Saved data entries »

※

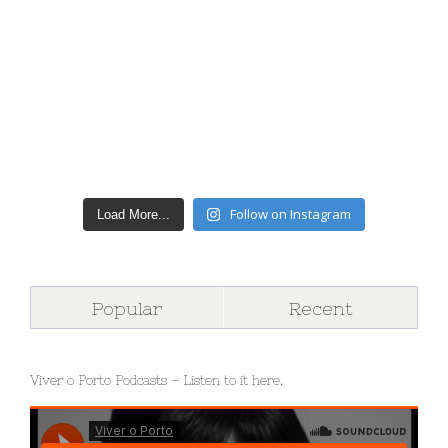
Follow on Instagram
Load More...
Popular
Recent
Viver o Porto Podcasts – Listen to it here.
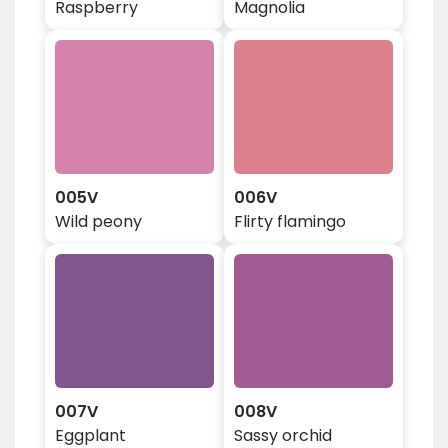
Raspberry
Magnolia
005V
006V
Wild peony
Flirty flamingo
007V
008V
Eggplant
Sassy orchid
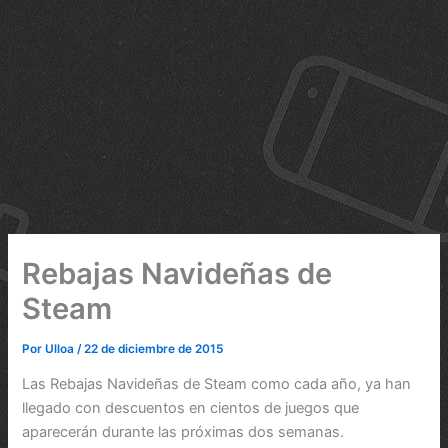
Rebajas Navideñas de
Steam
Por
Ulloa
/
22 de diciembre de 2015
Las Rebajas Navideñas de Steam como cada año, ya han
llegado con descuentos en cientos de juegos que
aparecerán durante las próximas dos semanas.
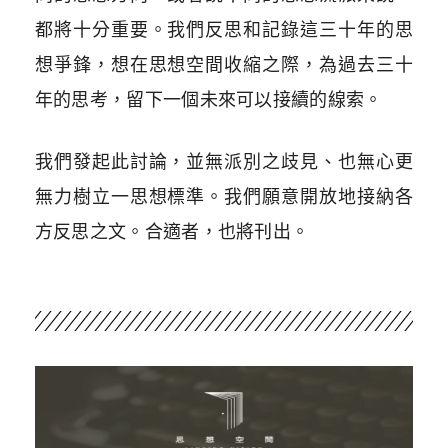
都將十分重要。我們反思和記錄這三十年的思
想爭鋒，想在思想空間收縮之際，為過去三十
年的思考，留下一個未來可以接續的線索。
我們發起此討論，並無派別之歧見、也無心更
無力樹立一思想標準。我們願意開放地接納各
方反思之文。合適者，也將刊出。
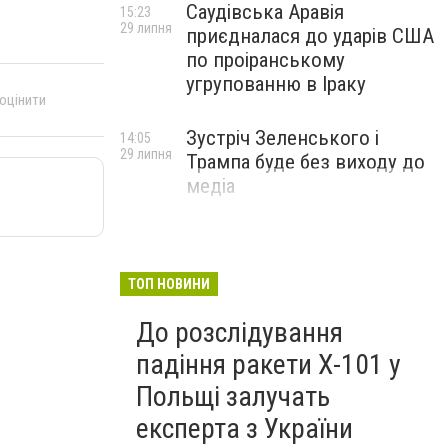
Саудівська Аравія
15:23
29 липня
приєдналася до ударів США
по проіранському
угрупованню в Іраку
 оцінити
Зустріч Зеленського і
14:05
29 липня
Трампа буде без виходу до
медіа
ТОП НОВИНИ
До розслідування
падіння ракети Х-101 у
Польщі залучать
експерта з України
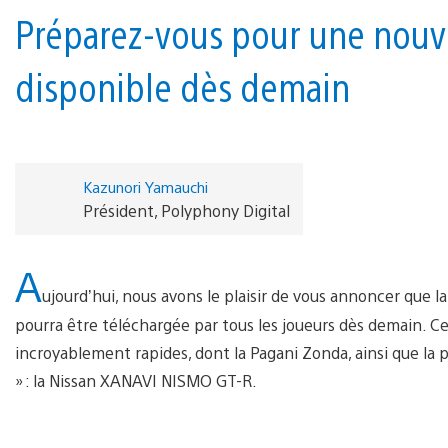
Préparez-vous pour une nouvel
disponible dès demain
Kazunori Yamauchi
Président, Polyphony Digital
A
ujourd’hui, nous avons le plaisir de vous annoncer que la
pourra être téléchargée par tous les joueurs dès demain. C
incroyablement rapides, dont la Pagani Zonda, ainsi que la
» : la Nissan XANAVI NISMO GT-R.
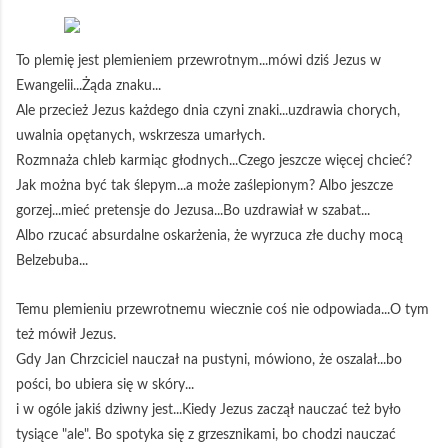
To plemię jest plemieniem przewrotnym...mówi dziś Jezus w
Ewangelii...Żąda znaku...
Ale przecież Jezus każdego dnia czyni znaki...uzdrawia chorych,
uwalnia opętanych, wskrzesza umarłych.
Rozmnaża chleb karmiąc głodnych...Czego jeszcze więcej chcieć?
Jak można być tak ślepym...a może zaślepionym? Albo jeszcze
gorzej...mieć pretensje do Jezusa...Bo uzdrawiał w szabat...
Albo rzucać absurdalne oskarżenia, że wyrzuca złe duchy mocą
Belzebuba...
Temu plemieniu przewrotnemu wiecznie coś nie odpowiada...O tym
też mówił Jezus.
Gdy Jan Chrzciciel nauczał na pustyni, mówiono, że oszalał...bo
pości, bo ubiera się w skóry...
i w ogóle jakiś dziwny jest...Kiedy Jezus zaczął nauczać też było
tysiące "ale". Bo spotyka się z grzesznikami, bo chodzi nauczać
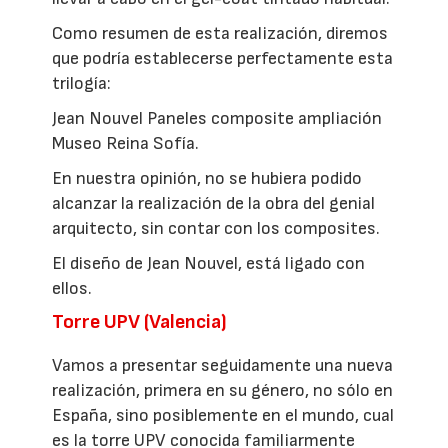
Como resumen de esta realización, diremos
que podría establecerse perfectamente esta
trilogía:
Jean Nouvel Paneles composite ampliación
Museo Reina Sofía.
En nuestra opinión, no se hubiera podido
alcanzar la realización de la obra del genial
arquitecto, sin contar con los composites.
El diseño de Jean Nouvel, está ligado con
ellos.
Torre UPV (Valencia)
Vamos a presentar seguidamente una nueva
realización, primera en su género, no sólo en
España, sino posiblemente en el mundo, cual
es la torre UPV conocida familiarmente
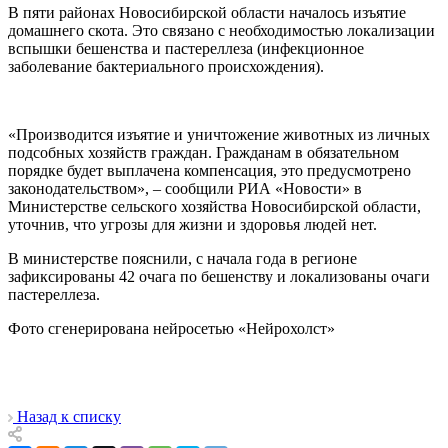
В пяти районах Новосибирской области началось изъятие
домашнего скота. Это связано с необходимостью локализации
вспышки бешенства и пастереллеза (инфекционное
заболевание бактериального происхождения).
«Производится изъятие и уничтожение животных из личных
подсобных хозяйств граждан. Гражданам в обязательном
порядке будет выплачена компенсация, это предусмотрено
законодательством», – сообщили РИА «Новости» в
Министерстве сельского хозяйства Новосибирской области,
уточнив, что угрозы для жизни и здоровья людей нет.
В министерстве пояснили, с начала года в регионе
зафиксированы 42 очага по бешенству и локализованы очаги
пастереллеза.
Фото сгенерирована нейросетью «Нейрохолст»
Назад к списку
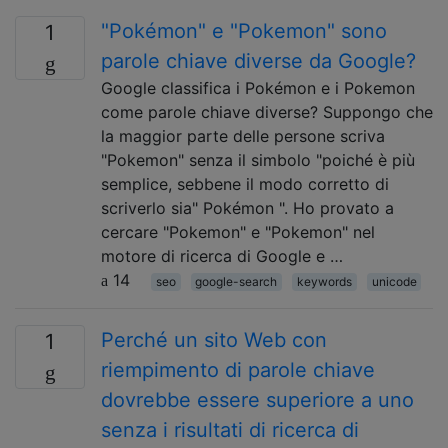
"Pokémon" e "Pokemon" sono
1
parole chiave diverse da Google?
Google classifica i Pokémon e i Pokemon
come parole chiave diverse? Suppongo che
la maggior parte delle persone scriva
"Pokemon" senza il simbolo "poiché è più
semplice, sebbene il modo corretto di
scriverlo sia" Pokémon ". Ho provato a
cercare "Pokemon" e "Pokemon" nel
motore di ricerca di Google e …
14
seo
google-search
keywords
unicode
Perché un sito Web con
1
riempimento di parole chiave
dovrebbe essere superiore a uno
senza i risultati di ricerca di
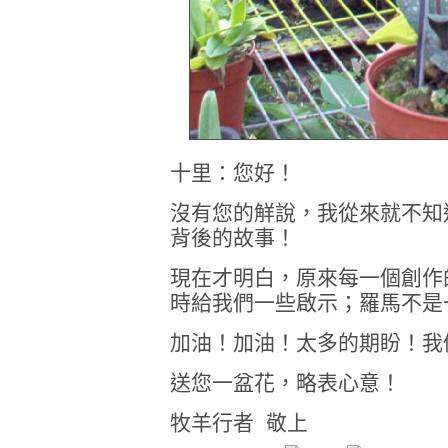
十里：您好！
沒有您的觧說，我從來就不知
背後的故事！
現在才明白，原來每一個創作
時給我們一些啟示；羅馬不是
加油！加油！太多的期盼！我
送您一盆花，略表心意！
牧羊行者 敬上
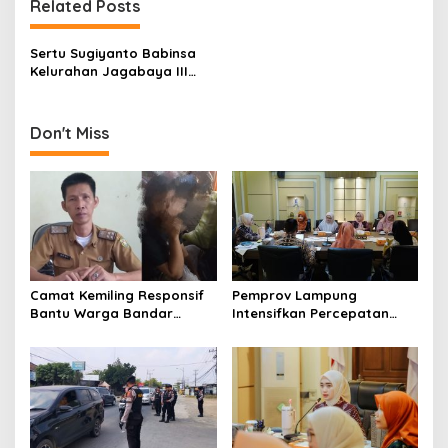
Related Posts
a
v
Sertu Sugiyanto Babinsa
i
Kelurahan Jagabaya III
g
Turun Langsung Jum’at
Bersih Berbaur bersama
a
Warga
Don't Miss
t
i
o
n
Camat Kemiling Responsif
Pemprov Lampung
Bantu Warga Bandar
Intensifkan Percepatan
Lampung Cari Solusi untuk
Penanggulangan
Anak Putus Sekolah
Tuberkulosis di Tanggamus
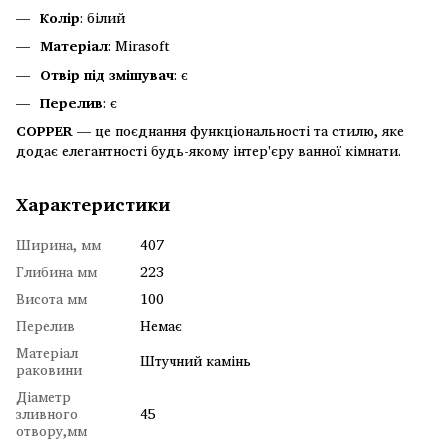
Колір
: білий
Матеріал
: Mirasoft
Отвір під змішувач
: є
Перелив
: є
COPPER
— це поєднання функціональності та стилю, яке
додає елегантності будь-якому інтер'єру ванної кімнати.
Характеристики
Ширина, мм
407
Глибина мм
223
Висота мм
100
Перелив
Немає
Матеріал
Штучний камінь
раковини
Діаметр
зливного
45
отвору,мм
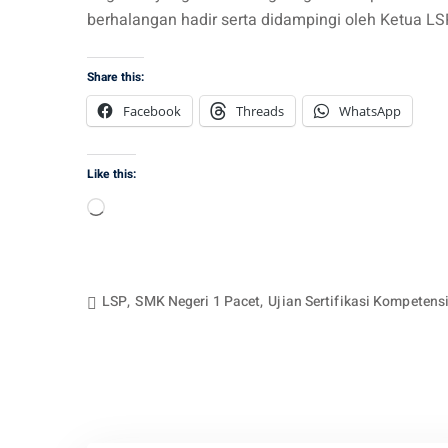
berhalangan hadir serta didampingi oleh Ketua L
Share this:
Facebook
Threads
WhatsApp
Like this:
Loading…
LSP
,
SMK Negeri 1 Pacet
,
Ujian Sertifikasi Kompetens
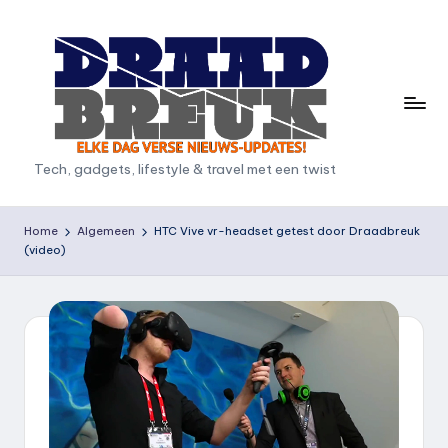
Ga
naar
de
inhoud
D
Tech, gadgets, lifestyle & travel met een twist
r
a
Home
Algemeen
HTC Vive vr-headset getest door Draadbreuk
(video)
a
d
b
r
e
u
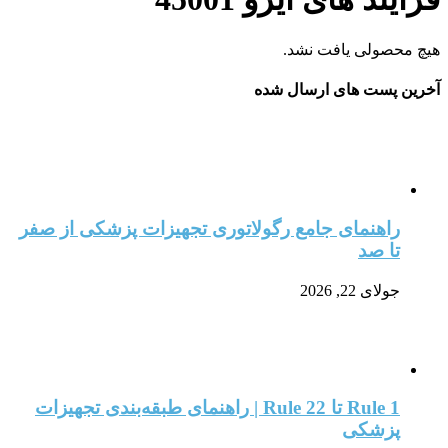
هیچ محصولی یافت نشد.
آخرین پست های ارسال شده
راهنمای جامع رگولاتوری تجهیزات پزشکی از صفر
تا صد
جولای 22, 2026
Rule 1 تا Rule 22 | راهنمای طبقه‌بندی تجهیزات
پزشکی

※

What you are asked to do »
The pictures stay out; copy the rest of the data word for word.

Expected output »
Follow on Instagram
Load More...
Popular
Recent
Viver o Porto Podcasts – Listen to it here.
Raspberry
Magnolia
005V
006V
Wild peony
Flirty flamingo
007V
008V
Eggplant
Sassy orchid
Rebajas Navideñas de
Steam
Por
Ulloa
/
22 de diciembre de 2015
Las Rebajas Navideñas de Steam como cada año, ya han
llegado con descuentos en cientos de juegos que
aparecerán durante las próximas dos semanas.
都將十分重要。我們反思和記錄這三十年的思
想爭鋒，想在思想空間收縮之際，為過去三十
年的思考，留下一個未來可以接續的線索。
我們發起此討論，並無派別之歧見、也無心更
無力樹立一思想標準。我們願意開放地接納各
方反思之文。合適者，也將刊出。
Саудівська Аравія
15:23
29 липня
приєдналася до ударів США
по проіранському
угрупованню в Іраку
 оцінити
Зустріч Зеленського і
14:05
29 липня
Трампа буде без виходу до
медіа
ТОП НОВИНИ
До розслідування
падіння ракети Х-101 у
Польщі залучать
експерта з України
Préparez-vous pour une nouvel
disponible dès demain
Kazunori Yamauchi
Président, Polyphony Digital
A
ujourd’hui, nous avons le plaisir de vous annoncer que la
pourra être téléchargée par tous les joueurs dès demain. C
incroyablement rapides, dont la Pagani Zonda, ainsi que la
» : la Nissan XANAVI NISMO GT-R.
To plemię jest plemieniem przewrotnym...mówi dziś Jezus w
Ewangelii...Żąda znaku...
Ale przecież Jezus każdego dnia czyni znaki...uzdrawia chorych,
uwalnia opętanych, wskrzesza umarłych.
Rozmnaża chleb karmiąc głodnych...Czego jeszcze więcej chcieć?
Jak można być tak ślepym...a może zaślepionym? Albo jeszcze
gorzej...mieć pretensje do Jezusa...Bo uzdrawiał w szabat...
Albo rzucać absurdalne oskarżenia, że wyrzuca złe duchy mocą
Belzebuba...
Temu plemieniu przewrotnemu wiecznie coś nie odpowiada...O tym
też mówił Jezus.
Gdy Jan Chrzciciel nauczał na pustyni, mówiono, że oszalał...bo
pości, bo ubiera się w skóry...
i w ogóle jakiś dziwny jest...Kiedy Jezus zaczął nauczać też było
tysiące "ale". Bo spotyka się z grzesznikami, bo chodzi nauczać
Como resumen de esta realización, diremos
que podría establecerse perfectamente esta
trilogía:
Jean Nouvel Paneles composite ampliación
Museo Reina Sofía.
En nuestra opinión, no se hubiera podido
alcanzar la realización de la obra del genial
arquitecto, sin contar con los composites.
El diseño de Jean Nouvel, está ligado con
ellos.
Torre UPV (Valencia)
Vamos a presentar seguidamente una nueva
realización, primera en su género, no sólo en
España, sino posiblemente en el mundo, cual
es la torre UPV conocida familiarmente
В пяти районах Новосибирской области началось изъятие
домашнего скота. Это связано с необходимостью локализации
вспышки бешенства и пастереллеза (инфекционное
заболевание бактериального происхождения).
«Производится изъятие и уничтожение животных из личных
подсобных хозяйств граждан. Гражданам в обязательном
порядке будет выплачена компенсация, это предусмотрено
законодательством», – сообщили РИА «Новости» в
Министерстве сельского хозяйства Новосибирской области,
уточнив, что угрозы для жизни и здоровья людей нет.
В министерстве пояснили, с начала года в регионе
зафиксированы 42 очага по бешенству и локализованы очаги
пастереллеза.
Фото сгенерирована нейросетью «Нейрохолст»
Назад к списку
"Pokémon" e "Pokemon" sono
1
parole chiave diverse da Google?
Google classifica i Pokémon e i Pokemon
come parole chiave diverse? Suppongo che
la maggior parte delle persone scriva
"Pokemon" senza il simbolo "poiché è più
semplice, sebbene il modo corretto di
scriverlo sia" Pokémon ". Ho provato a
cercare "Pokemon" e "Pokemon" nel
motore di ricerca di Google e …
14
seo
google-search
keywords
unicode
Perché un sito Web con
1
riempimento di parole chiave
dovrebbe essere superiore a uno
senza i risultati di ricerca di
十里：您好！
沒有您的觧說，我從來就不知
背後的故事！
現在才明白，原來每一個創作
時給我們一些啟示；羅馬不是
加油！加油！太多的期盼！我
送您一盆花，略表心意！
牧羊行者 敬上
Related Posts
a
v
Sertu Sugiyanto Babinsa
i
Kelurahan Jagabaya III
g
Turun Langsung Jum’at
Bersih Berbaur bersama
a
Warga
Don't Miss
t
i
o
n
Camat Kemiling Responsif
Pemprov Lampung
Bantu Warga Bandar
Intensifkan Percepatan
Lampung Cari Solusi untuk
Penanggulangan
Anak Putus Sekolah
Tuberkulosis di Tanggamus
Колір
: білий
Матеріал
: Mirasoft
Отвір під змішувач
: є
Перелив
: є
COPPER
— це поєднання функціональності та стилю, яке
додає елегантності будь-якому інтер'єру ванної кімнати.
Характеристики
Ширина, мм
407
Глибина мм
223
Висота мм
100
Перелив
Немає
Матеріал
Штучний камінь
раковини
Діаметр
зливного
45
отвору,мм
berhalangan hadir serta didampingi oleh Ketua L
Share this:
Facebook
Threads
WhatsApp
Like this:
Loading…
LSP
,
SMK Negeri 1 Pacet
,
Ujian Sertifikasi Kompetens
Ga
naar
de
inhoud
D
Tech, gadgets, lifestyle & travel met een twist
r
a
Home
Algemeen
HTC Vive vr-headset getest door Draadbreuk
(video)
a
d
b
r
e
u
هیچ محصولی یافت نشد.
آخرین پست های ارسال شده
راهنمای جامع رگولاتوری تجهیزات پزشکی از صفر
تا صد
جولای 22, 2026
Rule 1 تا Rule 22 | راهنمای طبقه‌بندی تجهیزات
پزشکی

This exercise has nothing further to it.